2008/05/07

The Time Crunch: Focus On Key Relationships

Have you ever tallied the people you encounter in your daily life? My partial list includes: my wife, my kids, my grandkids, my neighbors, my students, members of my church, extended family, fellow board members of a local ministry, business associates, athletic friends, men from a morning Bible study. But that isn’t all. Modern technology allows me to have regular contact with former students & classmates, missionaries in the Ukraine and Israel, former Sioux Falls residents, couples I taught at a summer Family Camp.
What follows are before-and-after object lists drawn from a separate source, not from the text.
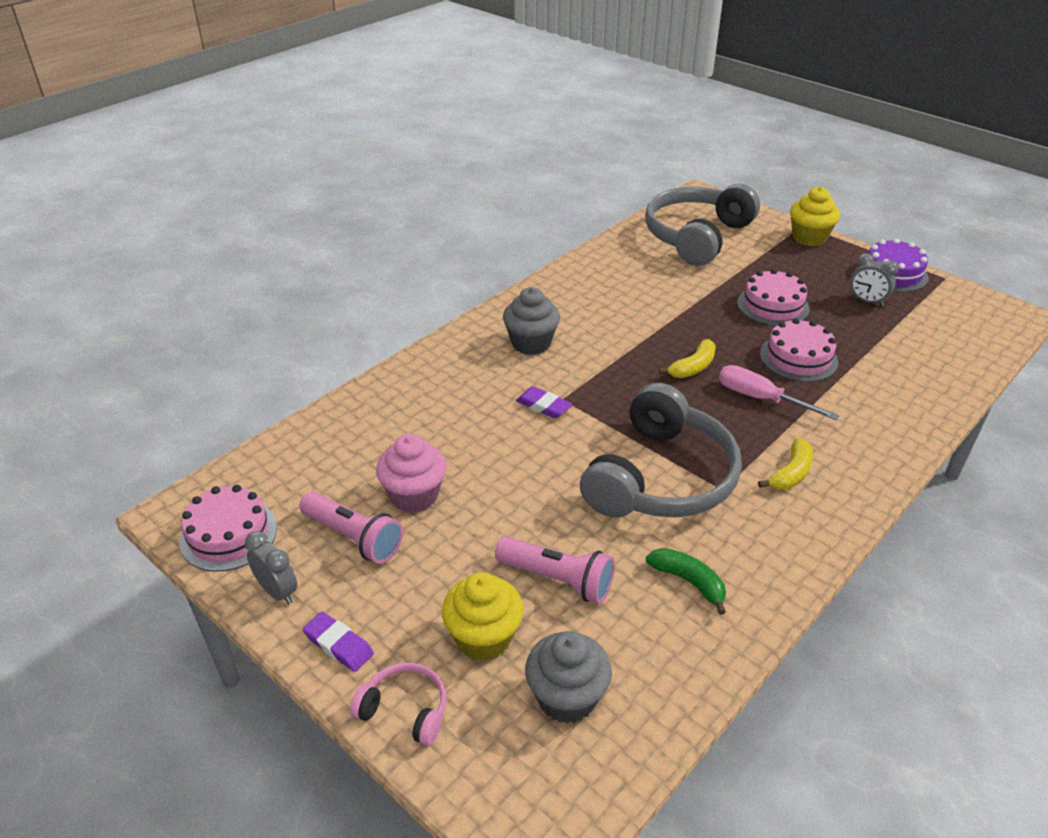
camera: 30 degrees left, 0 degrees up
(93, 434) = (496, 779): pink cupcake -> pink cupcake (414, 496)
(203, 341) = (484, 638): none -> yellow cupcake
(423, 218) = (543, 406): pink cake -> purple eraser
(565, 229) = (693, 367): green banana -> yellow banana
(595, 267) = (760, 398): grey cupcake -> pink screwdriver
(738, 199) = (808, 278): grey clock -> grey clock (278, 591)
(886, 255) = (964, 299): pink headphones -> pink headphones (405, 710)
Furthermore, I am presently corresponding with two former candidates for Senior Pastor of our church (I was the chairman of the Search Committee) and the wife (whom I have never met) of a troubled former student.

Many of us feel like we are drowning in a crowded sea of relationships. This isn’t the way it was a century ago. Professor Ken Gergen explains: A century ago, social relationships were largely confined to the distance of an easy walk. Most were conducted in person, within small communities: family, neighbors, townspeople. Yes, the horse and carriage made longer trips possible, but even a trip of thirty miles could take all day. The railroad could speed one away, but cost and availability limited such travel. If one moved from the community, relationships were likely to end.
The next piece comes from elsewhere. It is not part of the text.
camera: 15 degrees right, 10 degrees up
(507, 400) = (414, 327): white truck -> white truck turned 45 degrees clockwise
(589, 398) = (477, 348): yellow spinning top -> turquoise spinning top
Now obviously, in a Biblical lifestyle, people are very important—the second greatest commandment is to love your neighbor as yourself. But that doesn’t mean that I am obligated to develop a relationship with every person who drifts through my life. In descending order, Jesus spent the most time with his closest friends (Peter, James and John), next the Twelve, then a committed group of 72 disciples, the larger body of disciples, and finally, the masses.

Many of us feel harried because we are trying to keep up with too many relationships. Thus, relationships—which are designed to be renewing—become a drain on us. When I flit from one shallow relationship to another, who knows when I am tempted? when I am hurting? when I need encouragement?
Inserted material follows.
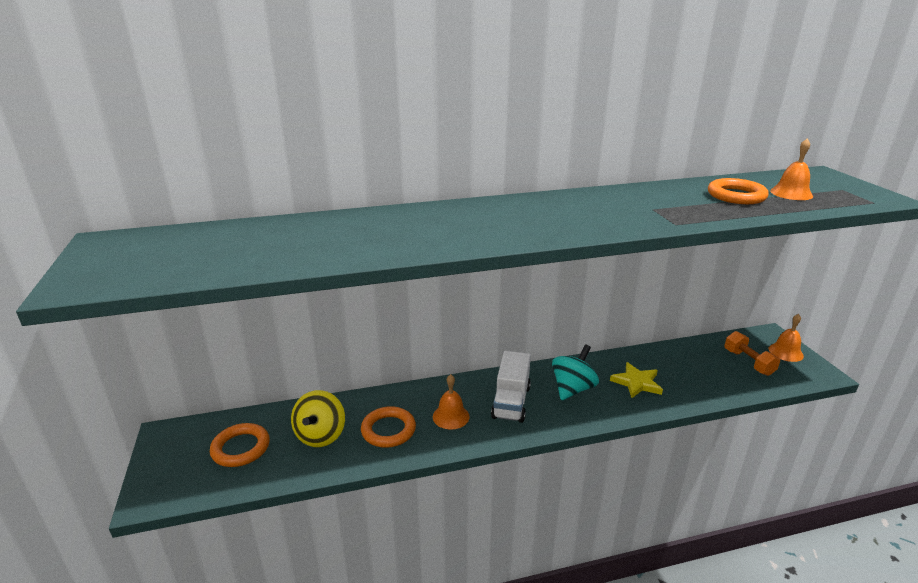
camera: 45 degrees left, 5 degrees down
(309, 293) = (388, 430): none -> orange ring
When I try to maintain too many relationships, I don’t have time for the most important relationships. Who begs me to spend 15 minutes reading with my kids at bedtime? Who exhorts me to spend quiet time with God? Who twists my arm to date my wife? In Deuteronomy, Moses explained that a newly married husband was freed from work and military duties for one year so he could bring happiness to his bride. Wow! A 52 week honeymoon!

God wants us to give priority to our most significant relationships. We can’t do this unless we say “No” to many other relationships.